When her district is making spending decisions or determining whether policies have an equitable impact, the new index lets them “understand if highest-needs schools are getting what they need,” said panelist Sonali Murarka, executive director for enrollment and charter schools in the Oakland Unified School District. “It’s truly data-driven, so we don’t have to get into debates about how to weight different factors or indicators…here we just let the data tell us.”
Murarka noted, for example, how the district’s funding formula weighted some students more heavily—“double-counting” students who were both English language learners and FRL-eligible, for example, with the unintended effect of redirecting some money from schools with higher Black populations. “That had a really profound impact—that was tens of thousands of dollars that these schools were losing, who were definitely serving students in need,” she said.
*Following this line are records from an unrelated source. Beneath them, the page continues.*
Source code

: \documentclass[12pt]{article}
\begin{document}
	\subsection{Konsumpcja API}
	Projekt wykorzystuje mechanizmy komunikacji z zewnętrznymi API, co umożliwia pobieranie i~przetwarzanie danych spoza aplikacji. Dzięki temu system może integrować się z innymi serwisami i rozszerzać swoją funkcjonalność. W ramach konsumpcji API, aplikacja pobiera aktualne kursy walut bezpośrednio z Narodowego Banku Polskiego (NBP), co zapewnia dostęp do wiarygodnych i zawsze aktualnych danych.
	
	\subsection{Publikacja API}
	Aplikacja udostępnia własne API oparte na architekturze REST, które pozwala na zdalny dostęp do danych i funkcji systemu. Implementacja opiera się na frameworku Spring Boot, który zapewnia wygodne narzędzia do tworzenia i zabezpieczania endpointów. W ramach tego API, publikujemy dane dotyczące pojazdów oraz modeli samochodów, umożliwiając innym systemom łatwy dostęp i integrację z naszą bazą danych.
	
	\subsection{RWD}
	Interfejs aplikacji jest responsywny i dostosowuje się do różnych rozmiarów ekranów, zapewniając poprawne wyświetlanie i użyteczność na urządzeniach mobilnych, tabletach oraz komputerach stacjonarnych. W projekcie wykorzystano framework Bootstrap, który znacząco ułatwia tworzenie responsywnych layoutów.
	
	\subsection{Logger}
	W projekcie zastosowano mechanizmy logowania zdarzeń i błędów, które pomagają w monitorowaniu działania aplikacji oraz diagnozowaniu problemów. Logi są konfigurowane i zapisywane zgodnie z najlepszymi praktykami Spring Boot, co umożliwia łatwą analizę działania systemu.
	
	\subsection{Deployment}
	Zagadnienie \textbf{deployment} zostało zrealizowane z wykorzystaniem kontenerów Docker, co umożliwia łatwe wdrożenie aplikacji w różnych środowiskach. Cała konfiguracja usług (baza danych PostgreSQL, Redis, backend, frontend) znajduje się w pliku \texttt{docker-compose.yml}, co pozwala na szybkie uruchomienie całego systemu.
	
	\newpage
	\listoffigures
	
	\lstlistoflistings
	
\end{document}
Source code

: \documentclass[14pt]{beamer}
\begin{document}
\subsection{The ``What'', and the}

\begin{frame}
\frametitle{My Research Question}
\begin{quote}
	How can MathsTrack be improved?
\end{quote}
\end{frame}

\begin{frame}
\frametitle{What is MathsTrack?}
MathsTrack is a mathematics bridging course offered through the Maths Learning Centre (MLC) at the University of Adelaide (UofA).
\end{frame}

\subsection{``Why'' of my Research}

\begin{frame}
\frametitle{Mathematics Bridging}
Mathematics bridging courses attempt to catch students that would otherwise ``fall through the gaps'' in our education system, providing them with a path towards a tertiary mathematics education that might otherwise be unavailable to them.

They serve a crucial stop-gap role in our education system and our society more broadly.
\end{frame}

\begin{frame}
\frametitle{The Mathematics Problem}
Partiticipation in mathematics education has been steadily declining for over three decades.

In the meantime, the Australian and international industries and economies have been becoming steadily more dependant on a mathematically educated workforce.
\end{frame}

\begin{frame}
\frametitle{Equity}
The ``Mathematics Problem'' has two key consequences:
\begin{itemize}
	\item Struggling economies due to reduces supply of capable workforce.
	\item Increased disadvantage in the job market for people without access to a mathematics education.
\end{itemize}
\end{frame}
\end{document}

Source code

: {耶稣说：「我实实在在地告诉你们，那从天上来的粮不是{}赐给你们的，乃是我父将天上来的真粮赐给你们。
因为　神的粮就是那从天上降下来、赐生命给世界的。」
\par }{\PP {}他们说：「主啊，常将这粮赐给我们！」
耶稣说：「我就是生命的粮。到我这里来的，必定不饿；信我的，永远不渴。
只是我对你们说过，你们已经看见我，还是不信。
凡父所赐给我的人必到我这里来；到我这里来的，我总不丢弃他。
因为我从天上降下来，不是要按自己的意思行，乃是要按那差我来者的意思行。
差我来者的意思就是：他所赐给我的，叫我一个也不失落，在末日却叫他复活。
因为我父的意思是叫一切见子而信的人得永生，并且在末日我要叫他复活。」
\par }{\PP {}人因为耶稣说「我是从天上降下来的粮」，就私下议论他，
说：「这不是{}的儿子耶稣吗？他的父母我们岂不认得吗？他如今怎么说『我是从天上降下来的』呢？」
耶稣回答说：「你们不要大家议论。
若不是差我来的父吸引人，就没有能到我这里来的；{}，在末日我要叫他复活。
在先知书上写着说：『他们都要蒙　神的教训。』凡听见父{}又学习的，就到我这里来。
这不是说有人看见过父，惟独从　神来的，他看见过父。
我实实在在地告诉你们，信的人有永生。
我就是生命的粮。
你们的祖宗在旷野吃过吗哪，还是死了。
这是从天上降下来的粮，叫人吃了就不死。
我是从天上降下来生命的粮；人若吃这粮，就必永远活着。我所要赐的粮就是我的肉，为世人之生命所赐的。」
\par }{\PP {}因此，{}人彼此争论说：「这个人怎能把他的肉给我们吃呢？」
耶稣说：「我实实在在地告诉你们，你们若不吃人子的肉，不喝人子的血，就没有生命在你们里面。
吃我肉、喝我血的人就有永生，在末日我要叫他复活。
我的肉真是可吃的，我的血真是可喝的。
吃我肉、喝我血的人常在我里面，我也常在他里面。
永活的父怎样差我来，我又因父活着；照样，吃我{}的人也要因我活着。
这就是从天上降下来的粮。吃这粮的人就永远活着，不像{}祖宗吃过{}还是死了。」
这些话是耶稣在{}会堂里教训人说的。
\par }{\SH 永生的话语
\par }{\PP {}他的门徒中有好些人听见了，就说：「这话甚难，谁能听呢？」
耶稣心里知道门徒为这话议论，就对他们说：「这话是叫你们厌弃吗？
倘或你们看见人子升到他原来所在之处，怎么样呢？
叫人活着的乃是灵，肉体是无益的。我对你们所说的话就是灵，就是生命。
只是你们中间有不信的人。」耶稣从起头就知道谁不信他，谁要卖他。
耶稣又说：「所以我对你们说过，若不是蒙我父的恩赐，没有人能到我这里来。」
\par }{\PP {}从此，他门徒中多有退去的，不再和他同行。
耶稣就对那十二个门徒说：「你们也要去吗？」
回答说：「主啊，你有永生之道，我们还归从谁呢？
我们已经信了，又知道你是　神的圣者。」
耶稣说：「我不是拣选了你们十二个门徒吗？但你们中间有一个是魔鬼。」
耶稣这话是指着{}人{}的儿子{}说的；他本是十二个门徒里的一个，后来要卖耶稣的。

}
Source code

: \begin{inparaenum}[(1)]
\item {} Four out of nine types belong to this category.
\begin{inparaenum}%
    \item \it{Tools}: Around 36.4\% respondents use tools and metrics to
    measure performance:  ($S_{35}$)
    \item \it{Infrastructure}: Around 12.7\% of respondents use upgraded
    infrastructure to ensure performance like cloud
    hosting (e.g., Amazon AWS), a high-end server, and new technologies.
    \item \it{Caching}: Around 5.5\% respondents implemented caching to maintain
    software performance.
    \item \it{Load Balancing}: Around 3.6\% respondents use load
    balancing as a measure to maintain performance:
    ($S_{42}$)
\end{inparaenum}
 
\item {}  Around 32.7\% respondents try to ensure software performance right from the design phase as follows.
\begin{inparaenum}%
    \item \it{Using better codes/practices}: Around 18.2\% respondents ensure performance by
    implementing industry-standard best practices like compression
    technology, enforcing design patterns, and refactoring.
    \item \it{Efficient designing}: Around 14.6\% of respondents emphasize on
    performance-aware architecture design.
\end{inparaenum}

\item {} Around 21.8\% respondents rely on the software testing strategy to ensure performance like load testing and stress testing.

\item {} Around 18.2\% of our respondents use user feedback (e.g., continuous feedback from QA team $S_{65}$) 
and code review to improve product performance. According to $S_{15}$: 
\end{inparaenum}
The district believes that the needs index can help solve that problem.
Jessica Nauiokas, head of school and founder of Mott Haven Charter Academy in the Bronx, noted an initial worry that the index would lead to lower standards. “My concern was that if we allowed any school to be able to say ‘we haven’t met achievement because of x, y, or z’ than we’re going to stop holding people accountable for kids to academically achieve,” she said. But the index “helps to recognize the factors that go into serving the high-needs populations well, and I would rather we use the index as a way to double down on the accountability—to be able to say ‘OK, the children you serve may have this particular need, but here are the factors that you are using to mitigate that need,’ so that they are achieving the same way as all their peers.”
What’s next for the School Needs Index? As Wathington noted, this is an initial version, and a “version 2.0” can go deeper.
“We have done some work thinking about how we would celebrate successes and best practices. I think the index allows us to look and see what schools are consistently doing well along certain areas,” said Wathington, who is the president of Girard College in Philadelphia and formerly CEO of Maya Angelou Schools, in Washington, D.C. “So you’ve got the sort of quantitative larger look, and then it’s time to take that qualitative deep dive… it’s a process of marrying that quantitative data within a qualitative investigation to then say, ‘Hey these are practices that, when done, yield stronger outcomes and greater impacts for our young people.’ ”
More about the report from Public Impact and Education Analytics
The index uses previous student academic performance, as well as a host of demographic and economic indicators, to yield a nuanced profile of the level of student need at a school. And while there is much work still to be done here, this index is a crucial first step to identify schools that are achieving the greatest success with highest-need students, making it possible to share their practices.
The report explains the methodology for measuring the extent of support that students need to thrive academically, and how to apply the resulting School Needs Index. Additionally, appendices provide more information that will allow other researchers to replicate the methodology.
The report’s methods should be immediately useful to educators and the agencies that oversee schools, providing tools to improve understanding of schools’ challenges and their successes. At the same time, these methods are a work in progress, intended to be improved over time, with a national data collaborative created toward that end.